* Goal
Turn the records into a Markdown table with two columns, Row and Line, numbering each line in order and leaving out blank lines.

Collected data entries
- - - -
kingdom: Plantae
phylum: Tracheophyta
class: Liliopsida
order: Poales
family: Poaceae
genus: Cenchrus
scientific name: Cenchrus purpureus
- - - -
* Output for this exercise
| Row | Line |
|---|---|
| 1 | kingdom: Plantae |
| 2 | phylum: Tracheophyta |
| 3 | class: Liliopsida |
| 4 | order: Poales |
| 5 | family: Poaceae |
| 6 | genus: Cenchrus |
| 7 | scientific name: Cenchrus purpureus |